### EXERCISE TASKS
**1)** In the affiliate marketing post, what weekly earnings figure does the opening promise mention?
**2)** Rewrite the paragraph of the affiliate marketing post that begins "Make a whole bunch of money." as a short bulleted list that keeps its main claims.
**3)** Using the affiliate marketing post, explain in one to three sentences why the letter writer wants Roy's opinion of the course.

### DOCUMENT SEGMENT

It’s Monday — that means it’s time to open up the mailbox and answer YOUR questions!

Who else wants the secrets to making $12,800 per week, surfing the web?

So goes the big promise of affiliate marketing.

Make a whole bunch of money.  And you don’t have to run a business.  You don’t have to fulfill products or services.  You don’t have to deal with customers.  You don’t have to do much at all, besides put up a website.  And suddenly, the cash comes rolling in!  Automatically…  Make money while you sleep!

Let’s chat about that today, shall we?

It’s Monday, which means I’ve opened up the ol’ mailbox, to answer YOUR questions.

What’s your burning question or challenge you’d like help with?  Shoot it to me at [email protected], and I’ll answer it in a future Mailbox Monday.

Here’s today’s question…

Hi Roy,

As I get the sense you deliver an honest, no BS approach to your content, I was very interested to learn your thoughts about affiliate marketing.

I’ve been researching internet / affiliate marketing for quite some time and after conducting multiple reviews I think I’ve found a course that looks promising. Due to the trust that’s developed in you and your brand (from seeing you around the internet for a while) I’d be interested to know your opinion of the following course if there was a chance you might have time to briefly check it out and provide your first impression?…  🙂

[[ Roy: Removed the specific course here. ]]

Obviously no obligation! I just thought I’d take a chance to reach out and follow up about one of your articles that was of interest to me.

### DATA
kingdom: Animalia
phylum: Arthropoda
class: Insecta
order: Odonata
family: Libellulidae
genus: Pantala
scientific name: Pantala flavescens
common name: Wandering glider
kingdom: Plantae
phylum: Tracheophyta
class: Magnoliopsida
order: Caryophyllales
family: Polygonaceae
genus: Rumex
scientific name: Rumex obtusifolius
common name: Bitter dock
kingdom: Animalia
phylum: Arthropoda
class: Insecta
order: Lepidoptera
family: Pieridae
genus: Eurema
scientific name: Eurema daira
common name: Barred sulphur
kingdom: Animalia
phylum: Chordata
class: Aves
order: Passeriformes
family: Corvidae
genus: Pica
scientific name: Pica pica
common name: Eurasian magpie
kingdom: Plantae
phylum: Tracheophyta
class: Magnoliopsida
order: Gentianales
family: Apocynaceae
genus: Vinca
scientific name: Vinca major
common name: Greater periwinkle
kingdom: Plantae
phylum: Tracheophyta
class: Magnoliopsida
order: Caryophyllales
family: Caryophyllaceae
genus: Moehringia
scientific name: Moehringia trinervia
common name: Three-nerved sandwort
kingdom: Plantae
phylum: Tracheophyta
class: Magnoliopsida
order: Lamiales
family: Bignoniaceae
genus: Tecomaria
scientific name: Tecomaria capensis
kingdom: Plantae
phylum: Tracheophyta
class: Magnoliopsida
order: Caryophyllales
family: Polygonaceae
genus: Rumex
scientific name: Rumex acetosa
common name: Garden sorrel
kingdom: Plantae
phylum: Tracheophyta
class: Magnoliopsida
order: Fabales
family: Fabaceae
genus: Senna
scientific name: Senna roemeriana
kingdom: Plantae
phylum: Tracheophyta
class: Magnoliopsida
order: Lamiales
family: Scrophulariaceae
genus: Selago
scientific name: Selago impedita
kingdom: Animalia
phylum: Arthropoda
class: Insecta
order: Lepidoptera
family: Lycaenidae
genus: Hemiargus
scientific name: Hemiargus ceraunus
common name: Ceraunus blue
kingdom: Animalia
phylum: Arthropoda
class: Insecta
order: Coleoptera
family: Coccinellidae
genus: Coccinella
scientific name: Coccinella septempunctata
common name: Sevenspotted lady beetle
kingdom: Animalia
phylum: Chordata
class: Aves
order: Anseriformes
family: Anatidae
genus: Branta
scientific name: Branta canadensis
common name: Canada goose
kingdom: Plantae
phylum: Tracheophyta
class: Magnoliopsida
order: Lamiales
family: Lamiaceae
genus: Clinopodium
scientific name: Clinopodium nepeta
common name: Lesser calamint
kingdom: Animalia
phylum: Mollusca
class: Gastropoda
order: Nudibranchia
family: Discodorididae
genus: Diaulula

### ANSWERS FOR THE TASKS
**1)** $12,800 per week.

**2)**
- Make a lot of money
- No business to run
- No products or services to fulfill
- No customers to deal with
- Little to do beyond putting up a website
- Cash arrives automatically, even while you sleep

**3)** The writer senses that Roy takes an honest, no-BS approach in his content. The writer has also come to trust Roy and his brand after seeing him around the internet for a while.